-- Trecho do texto --
Sancionado projeto que suspende validade de concursos públicos durante o estado de calamidade no RS

Aprovado há cerca de um mês por unanimidade na Assembleia Legislativa, o projeto de lei complementar (PLC) 165/2021, que suspende o prazo de validade dos concursos públicos durante o período do estado de calamidade pública no Rio Grande do Sul, provocado pela pandemia do coronavírus, foi sancionado nesta terça-feira,10/08, no Palácio do Piratini, pelo governador Eduardo Leite.

A medida foi uma iniciativa dos deputados estaduais Luiz Fernando Mainardi e Neri o Carteiro, que após articulação com o líder do governo, deputado Frederico Antunes, se transformou em uma proposta do Poder Executivo.

[Dados coletados]
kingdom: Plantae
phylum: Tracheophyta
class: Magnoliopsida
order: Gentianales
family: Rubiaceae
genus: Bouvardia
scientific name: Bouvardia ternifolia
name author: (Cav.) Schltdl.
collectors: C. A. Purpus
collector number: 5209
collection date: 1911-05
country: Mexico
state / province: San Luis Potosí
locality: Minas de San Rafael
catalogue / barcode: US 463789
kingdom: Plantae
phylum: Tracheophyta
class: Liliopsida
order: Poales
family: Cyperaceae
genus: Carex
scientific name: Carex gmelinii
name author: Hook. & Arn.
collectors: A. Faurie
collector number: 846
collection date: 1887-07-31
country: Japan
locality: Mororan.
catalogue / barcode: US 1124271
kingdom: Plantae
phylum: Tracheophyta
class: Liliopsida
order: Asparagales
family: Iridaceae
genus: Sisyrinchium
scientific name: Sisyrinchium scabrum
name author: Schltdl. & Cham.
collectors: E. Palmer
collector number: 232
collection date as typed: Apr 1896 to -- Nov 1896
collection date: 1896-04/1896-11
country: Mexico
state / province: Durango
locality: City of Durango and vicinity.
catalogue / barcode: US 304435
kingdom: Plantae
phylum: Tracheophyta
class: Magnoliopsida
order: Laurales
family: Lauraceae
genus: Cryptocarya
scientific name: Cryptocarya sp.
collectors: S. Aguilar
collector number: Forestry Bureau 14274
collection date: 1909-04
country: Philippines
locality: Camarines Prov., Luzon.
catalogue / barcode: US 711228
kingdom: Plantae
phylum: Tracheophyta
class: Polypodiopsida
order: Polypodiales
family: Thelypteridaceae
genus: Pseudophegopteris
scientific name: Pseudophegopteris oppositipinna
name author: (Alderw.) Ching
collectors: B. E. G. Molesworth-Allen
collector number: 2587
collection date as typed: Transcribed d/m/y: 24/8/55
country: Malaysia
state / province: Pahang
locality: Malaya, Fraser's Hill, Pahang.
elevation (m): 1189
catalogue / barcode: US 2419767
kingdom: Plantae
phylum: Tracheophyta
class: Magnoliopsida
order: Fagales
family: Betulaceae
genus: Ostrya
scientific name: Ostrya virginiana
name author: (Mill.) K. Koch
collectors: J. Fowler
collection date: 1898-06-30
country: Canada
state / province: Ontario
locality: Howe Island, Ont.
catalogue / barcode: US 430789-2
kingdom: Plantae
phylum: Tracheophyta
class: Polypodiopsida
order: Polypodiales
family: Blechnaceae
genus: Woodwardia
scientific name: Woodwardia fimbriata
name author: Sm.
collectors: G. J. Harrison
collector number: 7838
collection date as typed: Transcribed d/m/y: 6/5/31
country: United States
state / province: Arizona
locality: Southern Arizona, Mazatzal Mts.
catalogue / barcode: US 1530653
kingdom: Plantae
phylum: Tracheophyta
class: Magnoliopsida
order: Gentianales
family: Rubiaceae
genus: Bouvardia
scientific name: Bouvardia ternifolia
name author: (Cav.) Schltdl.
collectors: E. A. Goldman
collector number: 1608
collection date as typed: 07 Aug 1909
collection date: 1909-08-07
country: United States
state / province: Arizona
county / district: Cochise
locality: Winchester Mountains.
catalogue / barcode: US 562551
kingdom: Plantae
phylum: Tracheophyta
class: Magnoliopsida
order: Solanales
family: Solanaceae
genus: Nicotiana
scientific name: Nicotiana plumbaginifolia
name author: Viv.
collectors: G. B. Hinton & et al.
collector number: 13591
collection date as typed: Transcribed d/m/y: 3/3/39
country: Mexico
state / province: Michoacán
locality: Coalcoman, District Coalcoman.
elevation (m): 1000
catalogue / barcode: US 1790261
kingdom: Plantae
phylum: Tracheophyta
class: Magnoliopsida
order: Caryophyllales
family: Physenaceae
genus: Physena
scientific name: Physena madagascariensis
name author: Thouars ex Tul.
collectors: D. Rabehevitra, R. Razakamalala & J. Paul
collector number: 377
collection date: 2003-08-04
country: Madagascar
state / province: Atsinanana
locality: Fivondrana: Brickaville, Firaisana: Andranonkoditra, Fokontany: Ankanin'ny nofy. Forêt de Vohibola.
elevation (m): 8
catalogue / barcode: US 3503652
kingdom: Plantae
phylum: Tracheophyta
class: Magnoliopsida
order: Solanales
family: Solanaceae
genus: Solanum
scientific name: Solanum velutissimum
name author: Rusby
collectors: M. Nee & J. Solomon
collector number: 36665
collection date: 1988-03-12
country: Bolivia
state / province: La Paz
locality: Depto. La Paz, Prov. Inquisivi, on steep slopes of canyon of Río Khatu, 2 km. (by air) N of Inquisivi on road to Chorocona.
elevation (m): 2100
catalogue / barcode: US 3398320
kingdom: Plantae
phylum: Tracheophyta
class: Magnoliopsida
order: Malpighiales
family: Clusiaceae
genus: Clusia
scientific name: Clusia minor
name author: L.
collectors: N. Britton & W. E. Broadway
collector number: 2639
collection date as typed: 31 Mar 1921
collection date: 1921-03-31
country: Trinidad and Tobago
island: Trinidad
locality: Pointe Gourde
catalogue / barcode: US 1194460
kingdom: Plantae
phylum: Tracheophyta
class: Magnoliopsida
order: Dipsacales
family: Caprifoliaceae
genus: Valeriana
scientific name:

-- Instruções --
A – Devolva, sem mudar nada, o trecho da notícia sobre os concursos públicos no RS que vai de "Sancionado projeto que" até "governador Eduardo Leite.".
B – Dê sequência à notícia sobre os concursos públicos no RS a partir do ponto em que ela para.

-- Respostas --
A –
Sancionado projeto que suspende validade de concursos públicos durante o estado de calamidade no RS

Aprovado há cerca de um mês por unanimidade na Assembleia Legislativa, o projeto de lei complementar (PLC) 165/2021, que suspende o prazo de validade dos concursos públicos durante o período do estado de calamidade pública no Rio Grande do Sul, provocado pela pandemia do coronavírus, foi sancionado nesta terça-feira,10/08, no Palácio do Piratini, pelo governador Eduardo Leite.

B –
Conforme a agora lei complementar, ficam suspensos os prazos de validade dos concursos públicos estaduais entre 19 de março e 31 de dezembro de 2020. Elaborada pela equipe de governo juntamente com a Assembleia Legislativa, a medida vale para todos os concursos homologados pela administração direta ou indireta do Estado até a data da publicação do Decreto Legislativo 11.220, de 19 de março de 2020.

Em suas manifestações, os deputados Mainardi e Neri reforçaram que a proposta é benéfica para todos os envolvidos, os próprios concursados, o governo e toda a sociedade gaúcha, já que a nova lei não impede a convocação dos aprovados nos concursos, assim como a realização de suas demais etapas e fases. Mas a manutenção da vigência dos concursos já homologados acarretaria em prejuízos para a administração pública, podendo afetar serviços públicos, e também para diversos candidatos aprovados.

O vice-governador e secretário da Segurança Pública, Ranolfo Vieira Júnior, lembrou que os cursos de formação de operadores da segurança não foram interrompidos durante a pandemia.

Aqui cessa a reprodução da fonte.